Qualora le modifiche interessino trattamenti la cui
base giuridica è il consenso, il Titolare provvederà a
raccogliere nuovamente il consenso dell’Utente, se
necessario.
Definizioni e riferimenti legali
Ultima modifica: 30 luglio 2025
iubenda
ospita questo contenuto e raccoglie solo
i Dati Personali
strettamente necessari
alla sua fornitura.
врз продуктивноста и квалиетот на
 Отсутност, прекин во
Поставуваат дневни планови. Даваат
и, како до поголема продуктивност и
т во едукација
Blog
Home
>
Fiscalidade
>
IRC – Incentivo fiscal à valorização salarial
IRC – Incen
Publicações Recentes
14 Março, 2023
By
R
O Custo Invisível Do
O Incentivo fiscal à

------------------------------------

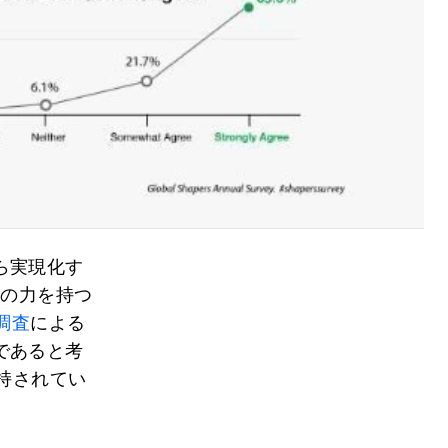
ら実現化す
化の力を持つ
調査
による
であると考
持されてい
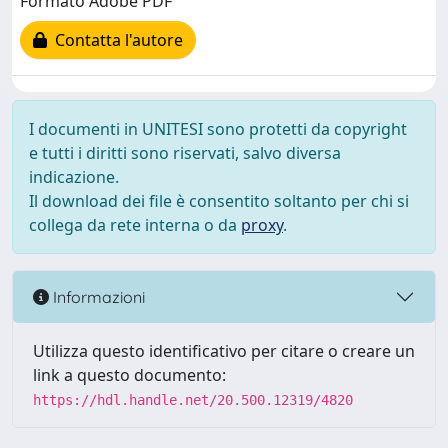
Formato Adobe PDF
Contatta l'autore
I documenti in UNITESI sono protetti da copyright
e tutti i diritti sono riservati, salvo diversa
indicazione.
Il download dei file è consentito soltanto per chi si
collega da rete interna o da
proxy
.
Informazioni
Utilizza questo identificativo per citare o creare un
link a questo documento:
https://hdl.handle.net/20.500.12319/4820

------------------------------------

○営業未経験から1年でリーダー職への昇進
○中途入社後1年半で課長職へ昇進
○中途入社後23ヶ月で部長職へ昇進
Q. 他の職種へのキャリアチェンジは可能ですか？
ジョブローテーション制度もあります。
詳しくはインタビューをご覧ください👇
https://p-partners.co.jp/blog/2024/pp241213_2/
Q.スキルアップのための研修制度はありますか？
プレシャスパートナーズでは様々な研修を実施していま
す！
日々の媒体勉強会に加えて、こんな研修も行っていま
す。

------------------------------------

TASK DETAILS: The required answer is the run of lines above, starting at the line with "Qualora le modifiche" and ending at the line with "O Incentivo fiscal à", reproduced exactly with both ends.

WRITTEN ANSWER:
Qualora le modifiche interessino trattamenti la cui
base giuridica è il consenso, il Titolare provvederà a
raccogliere nuovamente il consenso dell’Utente, se
necessario.
Definizioni e riferimenti legali
Ultima modifica: 30 luglio 2025
iubenda
ospita questo contenuto e raccoglie solo
i Dati Personali
strettamente necessari
alla sua fornitura.
врз продуктивноста и квалиетот на
 Отсутност, прекин во
Поставуваат дневни планови. Даваат
и, како до поголема продуктивност и
т во едукација
Blog
Home
>
Fiscalidade
>
IRC – Incentivo fiscal à valorização salarial
IRC – Incen
Publicações Recentes
14 Março, 2023
By
R
O Custo Invisível Do
O Incentivo fiscal à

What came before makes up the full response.